The government’s list of measures proposed to the country’s creditors, partially leaked yesterday, can be interpreted as one of careful formalities and without surprises that could create rifts. This is at least true for the energy sector, absent from both the list of privatizations and list of reforms, with the exception of the battle against fuel smuggling.
This means that, for the time being at least, the government has opted to avoid any ruptures, considering the well known unbridgeable differences that exist between it and the EU on energy-sector matters.
It is no surprise that the rhetoric expressed of late by Production Reconstruction, Environment and Energy Minister Panayiotis Lafazanis has targeted the very foundation of the EU’s energy policy, challenging the European energy structure, overall.
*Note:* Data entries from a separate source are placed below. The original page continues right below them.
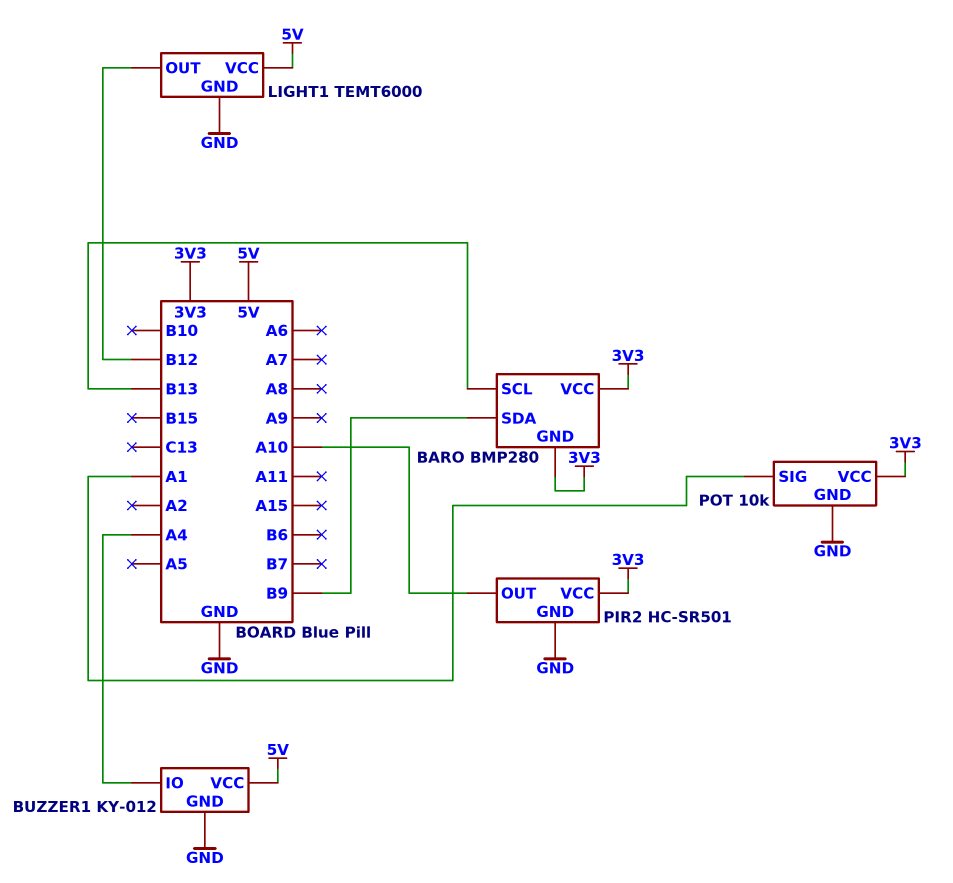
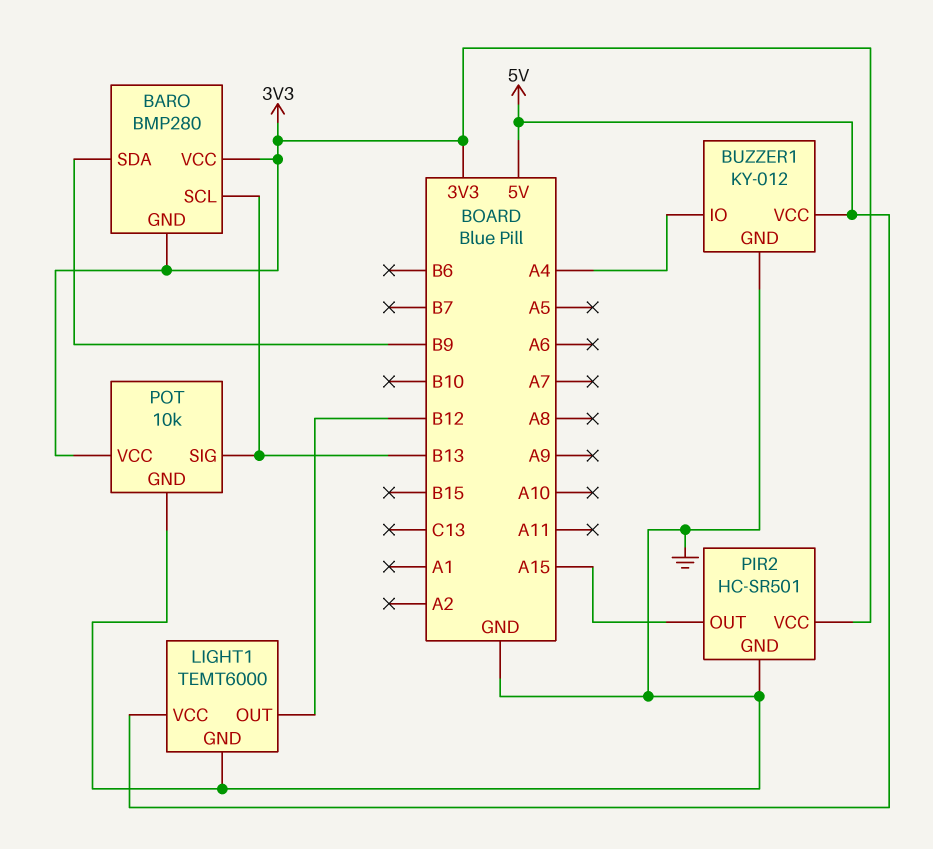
PIR2 pin OUT: A10 -> A15
POT pin SIG: A1 -> B13

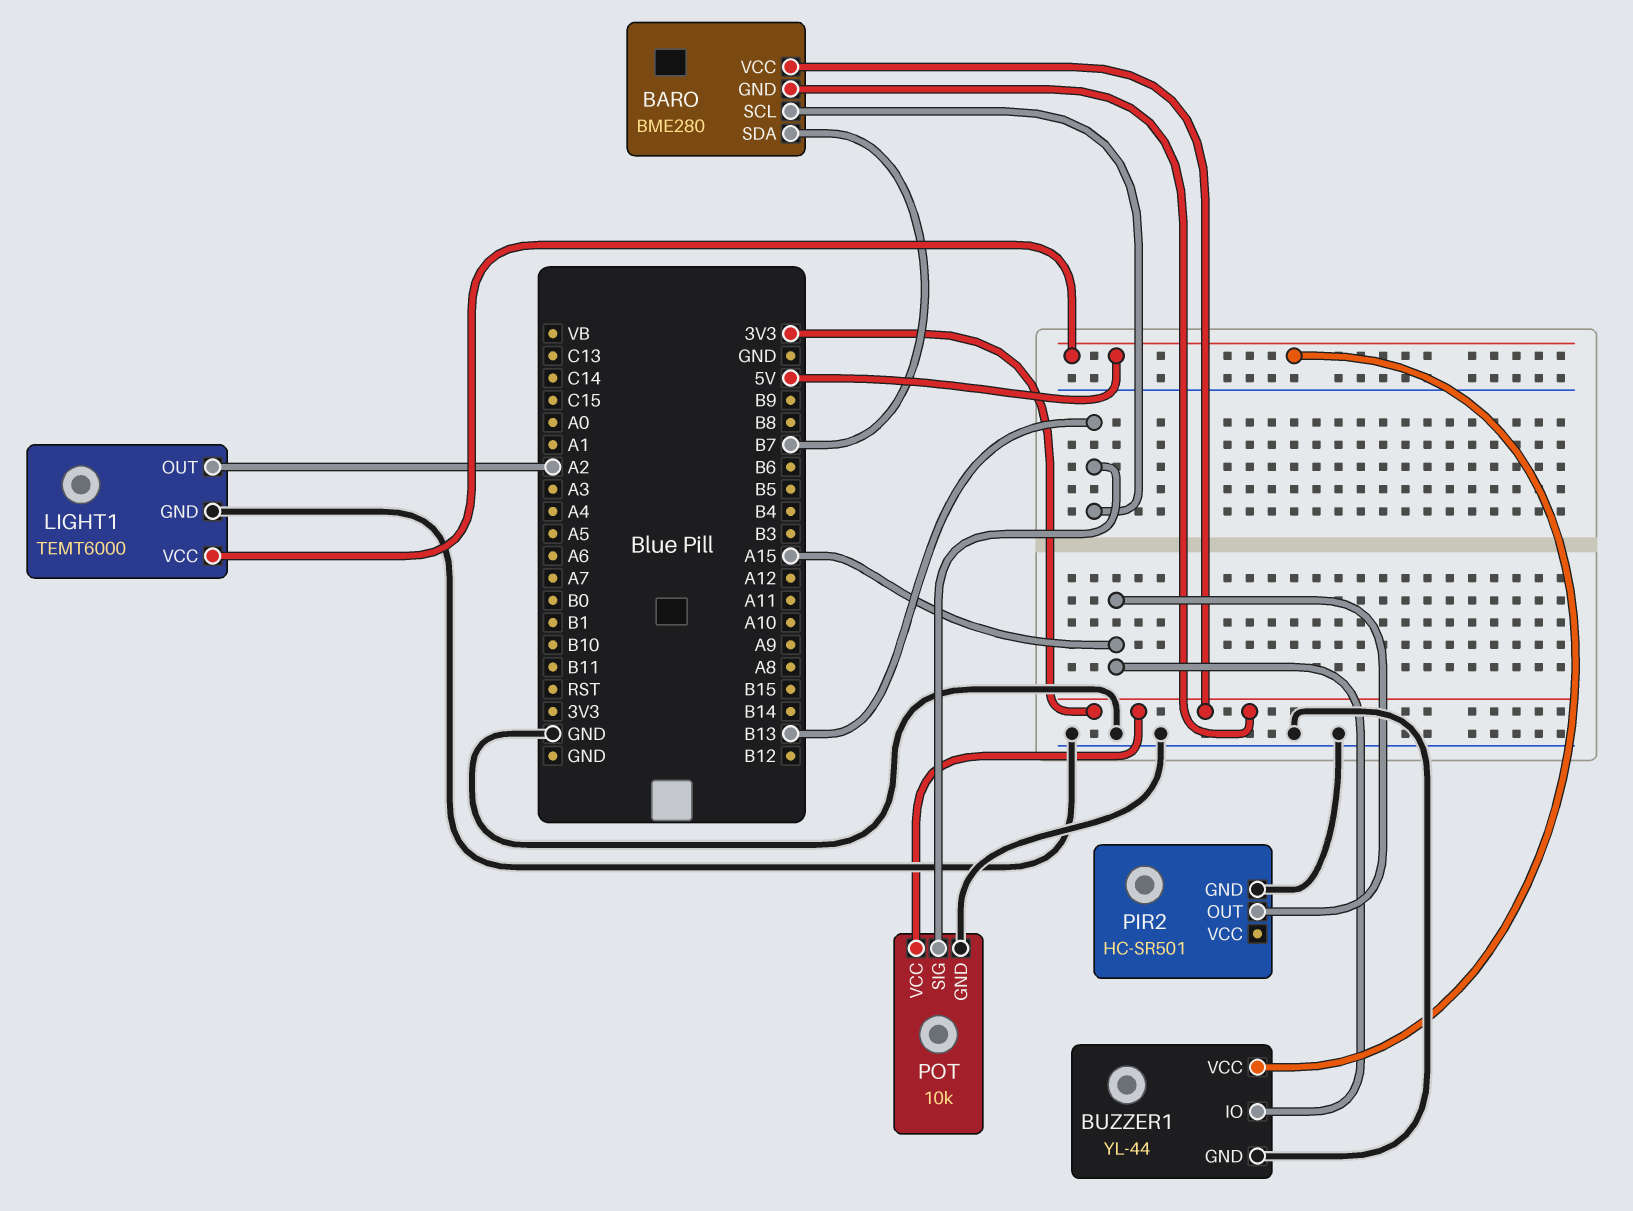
BARO: BMP280 -> BME280
BARO pin SDA: B9 -> B7
BUZZER1: KY-012 -> YL-44
BUZZER1 pin IO: A4 -> A15
LIGHT1 pin OUT: B12 -> A2
PIR2 pin VCC: 3V3 -> none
Also, at Council of Energy Minister meetings, which Lafazanis has taken part in, the ideological and political gap separating the Greek minister and his European counterparts on matters concerning the EUs’s official energy policy has been discerned by all.
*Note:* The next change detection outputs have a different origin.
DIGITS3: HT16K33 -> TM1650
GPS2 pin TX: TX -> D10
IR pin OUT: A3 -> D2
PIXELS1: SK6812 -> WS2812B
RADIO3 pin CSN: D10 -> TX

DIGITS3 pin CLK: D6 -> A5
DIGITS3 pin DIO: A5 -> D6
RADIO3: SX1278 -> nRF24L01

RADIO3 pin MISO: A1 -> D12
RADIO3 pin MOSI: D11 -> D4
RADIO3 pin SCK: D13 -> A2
Returning to the government’s list of measures, it should be noted that the full content of the 17-page text and supplementary 35 pages forwarded to the Brussels Group has yet to be fully revealed. Any information obtained so far has been leaked.
Even so, it can be considered certain that energy-sector privatizations have not been included, as the entire government supports that energy companies and networks should remain under public control.
Given that the country’s creditors consider the energy sector as one of the most critical areas for the Greek economy’s growth and competitiveness prospects, pressure for more specific measures concerning the opening up of energy markets and adoption of electricity and natural gas practices that apply at a European level, as was included in an agreement reached on February 20, cannot be ruled out.